My current interpretation is that this works less like a normal “better prompt” and more like an external planning scaffold. Smaller models often know enough to do parts of the task, but they do not maintain the full structure across a long generation. The scaffold gives them a temporary planning discipline inside the context.

The effect also seems asymmetric.

The bigger model improved a bit, mostly in polish.

The smaller models improved much more, especially in structure and readability.

That fits the original hypothesis: smaller models may have the knowledge, but not enough procedural control to organize it reliably.

Again, this is not proof yet.

The next step is to turn this into a proper blind test:

D2A = large model target-domain output D2B = small model baseline target-domain output D2B_S = small model target-domain output with scaffold 

Then a separate blind evaluator should compare only the rendered images, without knowing which model produced which output and without seeing the code.

The key metric would be:

Score(D2A, D2B_S) > Score(D2A, D2B) 

If that holds across many prompts, then the scaffold is not just improving one example. It is transferring a reusable procedure.

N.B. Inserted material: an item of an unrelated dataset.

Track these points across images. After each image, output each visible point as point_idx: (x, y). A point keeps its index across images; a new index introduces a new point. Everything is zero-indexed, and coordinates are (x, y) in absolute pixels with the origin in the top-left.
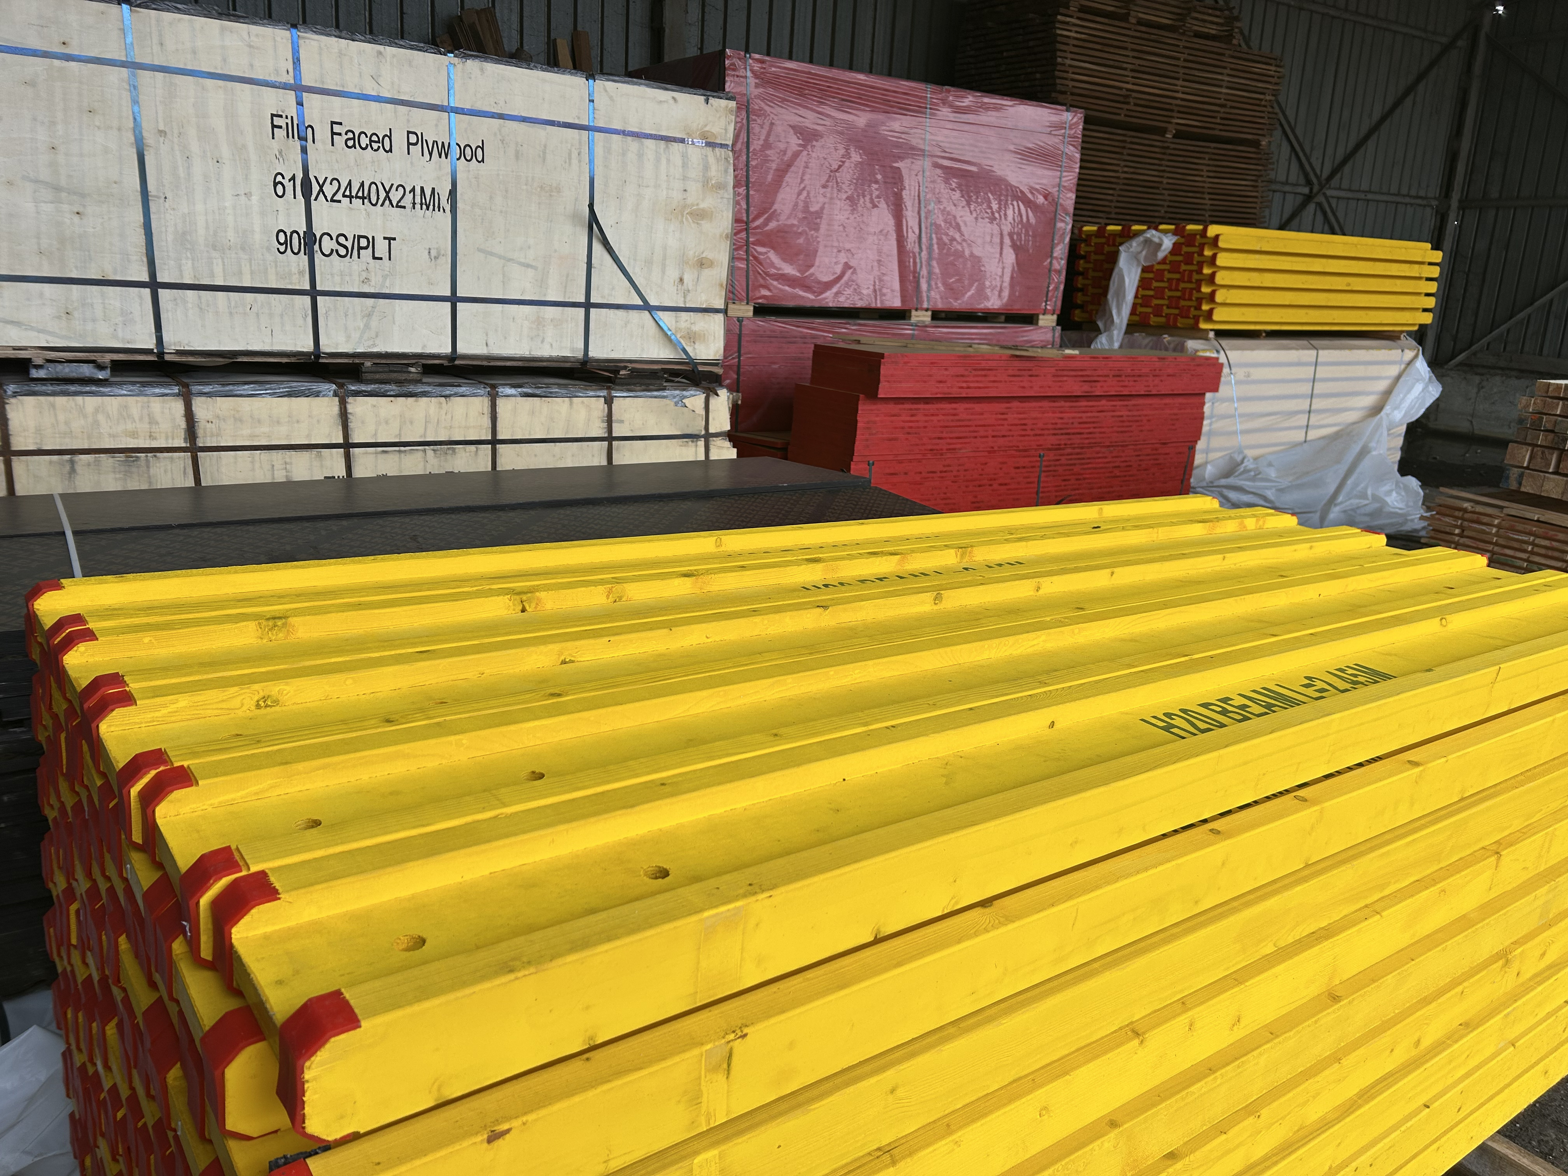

For now, I would only call this a preliminary manual result. But after watching the outputs side by side, I think the idea is worth testing more seriously.

The main takeaway so far:

A scaffold derived from one Three.js domain seems to help smaller models produce better structure in another Three.js domain, without fine-tuning and without seeing the target-domain answer.

That does not mean the small model becomes as good as the large model.

It means the large model may be able to externalize part of its planning discipline into a reusable inference-time structure.

That is the part I want to test properly next.